After years of working with SQL and optimizing hundreds of poorly written queries, I decided to write this post to encourage use of what I found to be one of the SQL’s most underappreciated features – Common Table Expressions, often known as ‘WITH clause’.
What is a Common Table Expression
In short, CTEs are about taking parts of a SQL query, naming them, and referring to them later. Just like in this example.
WITH some_name AS ( SELECT column_1, max(column_2) as max_2 FROM table_1 GROUP BY column_1 ) SELECT t2.column_3, s.max_2 FROM table_2 t2 JOIN some_name s ON t2.column_1 = s.column_1
If you need more details, have a look here
1. Readability
How many times have you seen queries like this?

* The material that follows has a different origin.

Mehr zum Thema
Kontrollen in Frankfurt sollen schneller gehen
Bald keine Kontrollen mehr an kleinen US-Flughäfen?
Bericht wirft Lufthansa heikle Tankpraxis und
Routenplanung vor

SELECT * FROM ( SELECT column_1, max(sum_1) as max_1 FROM ( SELECT column_1, column_2, sum(column_3) as sum_1 FROM table GROUP BY column_1, column_2 ) GROUP BY column_1 ) WHERE max_1 < 3
Obviously, somebody else wrote the query, you have to analyze/modify/fix it, and it is much longer and more complicated than the example above (a few extra joins, dozens of columns etc). So:
- For a complex query, it takes you some time before you even figure out where the logic starts
- You go crazy as you keep scrolling up and down the editor, because the column names are at the top, and a corresponding WHERE condition is at the bottom, 500 lines down.

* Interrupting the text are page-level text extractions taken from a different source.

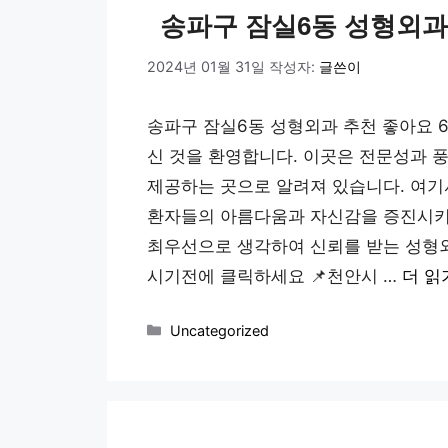
송파구 잠실6동 성형외과
2024년 01월 31일
작성자:
글쓴이
송파구 잠실6동 성형외과 추천 좋아요 
신 것을 환영합니다. 이곳은 전문성과 
제공하는 곳으로 알려져 있습니다. 여기
환자들의 아름다움과 자신감을 증진시키
최우선으로 생각하여 신뢰를 받는 성형외과
시기전에 클릭하세요 📌천안시 …
더 읽
카
Uncategorized
테
고
리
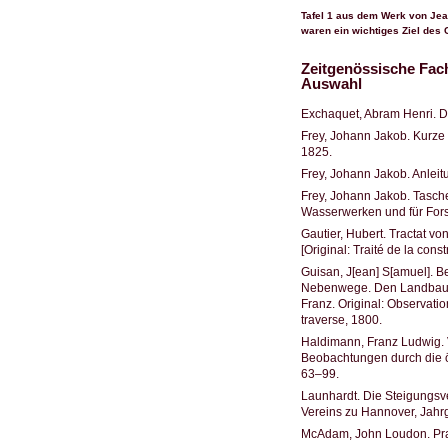
Tafel 1 aus dem Werk von Jea
waren ein wichtiges Ziel des
Zeitgenössische Fach
Auswahl
Exchaquet, Abram Henri. Di
Frey, Johann Jakob. Kurze 
1825.
Frey, Johann Jakob. Anlei
Frey, Johann Jakob. Tasch
Wasserwerken und für Fors
Gautier, Hubert. Tractat 
[Original: Traité de la cons
Guisan, J[ean] S[amuel]. 
Nebenwege. Den Landbauer
Franz. Original: Observatio
traverse, 1800.
Haldimann, Franz Ludwig. 
Beobachtungen durch die ö
63–99.
Launhardt. Die Steigungsve
Vereins zu Hannover, Jahr
McAdam, John Loudon. Pract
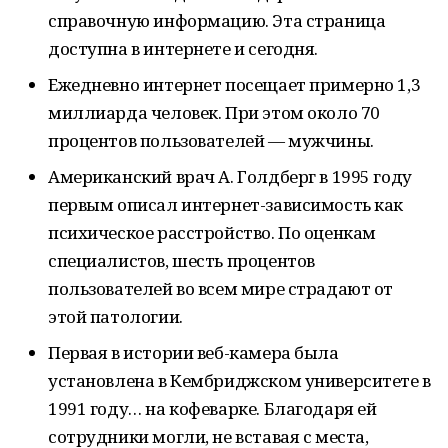
справочную информацию. Эта страница
доступна в интернете и сегодня.
Ежедневно интернет посещает примерно 1,3
миллиарда человек. При этом около 70
процентов пользователей — мужчины.
Американский врач А. Голдберг в 1995 году
первым описал интернет-зависимость как
психическое расстройство. По оценкам
специалистов, шесть процентов
пользователей во всем мире страдают от
этой патологии.
Первая в истории веб-камера была
установлена в Кембриджском университете в
1991 году… на кофеварке. Благодаря ей
сотрудники могли, не вставая с места,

Isn’t this version easier to read?
WITH q_1 AS ( SELECT column_1, column_2, sum(column_3) as sum_1 FROM table GROUP BY column_1, column_2 ), q_2 AS ( SELECT column_1, max(sum_1) as max_1 FROM q_1 GROUP BY column_1 ) SELECT * FROM q_2 WHERE max_1 < 3
2. Logical flow
In the rewritten query with CTEs the flow goes from the top to the bottom. Furthermore, instead of names like q_1 you can use more meaningful ones like t1_sum (in the first example, subqueries are not named at all). Together with proper commenting, your SQL code will be much better reflecting the business logic.
3. Less code
Let’s have a look the following example:
SELECT t1.col_1, t2.col_3, t3.col_3 FROM t1 JOIN (SELECT DISTINCT col_2, col_3 FROM xyz WHERE col_2 = 2 and col_3 < 15) t2 ON t1.col_2 = t2.col_2 JOIN (SELECT DISTINCT col_2, col_3 FROM xyz WHERE col_2 = 2 and col_3 > 22) t3 ON t1.col_2 = t3.col_3
You probably have noticed, that parts of the query repeat. These can be extracted into CTEs and rewritten like this:
WITH dist AS ( SELECT DISTINCT col_2, col_3 FROM xyz WHERE col_2 = 2 ), t2 AS ( SELECT * FROM dist WHERE col_3 < 15 ), t3 AS ( SELECT * FROM dist WHERE col_2 < 22 ) SELECT t1.col_1, t2.col_3, t3.col_3 FROM t1 JOIN t2 ON t1.col_2 = t2.col_2 JOIN t3 ON t1.col_2 = t3.col_3
In this particular example, the savings in code length might not be so spectacular, but as you start rewriting your queries, you’ll discover that many repeating parts can be eliminated. The authors of the database you’re working with probably also made some observation about repeating, so please read the next section carefully,
4. Performance and hints
Contrary to what many inexperienced users believe, a SQL statement is not executed ‘as a whole’, but it a series of operations like reads, joins, sorts, unions etc, executed most often sequentially, sometimes in parallel to each other, sometimes in a paralleled way. It depends on the specific database engine how CTEs are processed, but proper use of them is a very powerful tool when tuning SQL queries. I will provide 2 examples how Oracle can take advantage of them:
- If a CTE is referred to in the further part of the query more than once, it may get materialized. This means it is saved to a temporary table, so that the preceding operations are not repeated
- Using hints, like MATERIALIZE, it is possible to force saving part of a query to a temporary table. This, in turn, influences all the joins downstream, as the temporary table has no indexes, and is hash-joined whenever the join conditions permit
On the other hand, there are engines like Redshift, which do not materialize CTEs. That should not discourage you from using CTEs to structure your code.
5. CTE recursion
Another feature that is database specific is CTE recursion, or otherwise the ability for the query to reference itself, to generate new rows basing on rows so far. The implementation differs between the databases, but if your worked with CONNECT BY queries in Oracle and now moved to MS SQL server, you’re likely to run into them. Google for more.
No more 10 level subqueries
I hope my arguments were convincing, and will help you write cleaner, better SQL queries. Not only for yourself, but also for those who will be debugging or changing them in the future.